Exercise aim: Scan the records beneath this line for the line holding "T3381, day: Jun 25 -> Jun 28" and the line holding "T3396, owner: DF -> RD", then transcribe exactly those two and all lines between.

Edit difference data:
━━━━━━━━

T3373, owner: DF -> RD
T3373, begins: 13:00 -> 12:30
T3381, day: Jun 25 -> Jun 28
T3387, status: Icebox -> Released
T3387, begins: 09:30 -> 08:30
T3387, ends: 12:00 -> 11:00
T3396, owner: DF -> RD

━━━━━━━━

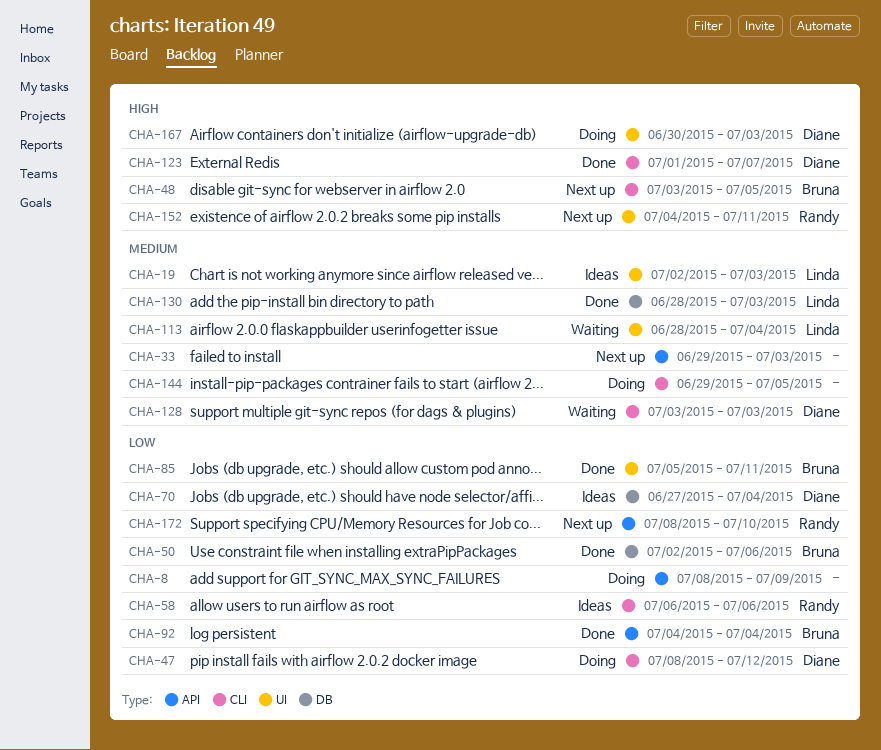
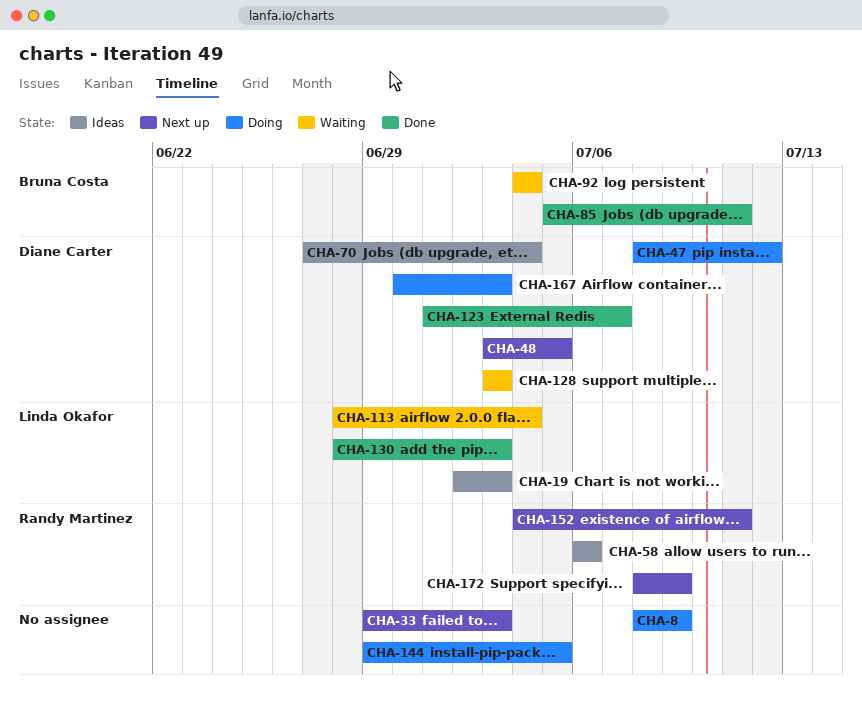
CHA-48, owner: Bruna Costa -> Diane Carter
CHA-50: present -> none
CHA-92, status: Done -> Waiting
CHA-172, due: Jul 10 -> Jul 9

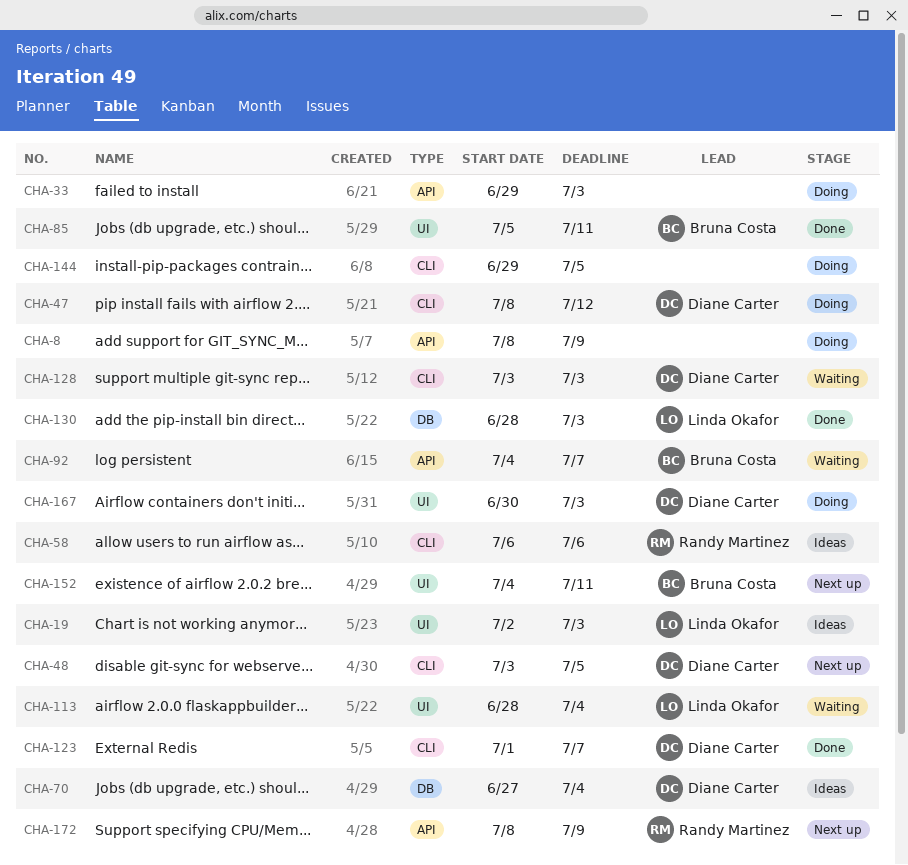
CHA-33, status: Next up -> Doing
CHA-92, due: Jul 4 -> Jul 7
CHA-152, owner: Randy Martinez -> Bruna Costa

━━━━━━━━

Solution:
T3381, day: Jun 25 -> Jun 28
T3387, status: Icebox -> Released
T3387, begins: 09:30 -> 08:30
T3387, ends: 12:00 -> 11:00
T3396, owner: DF -> RD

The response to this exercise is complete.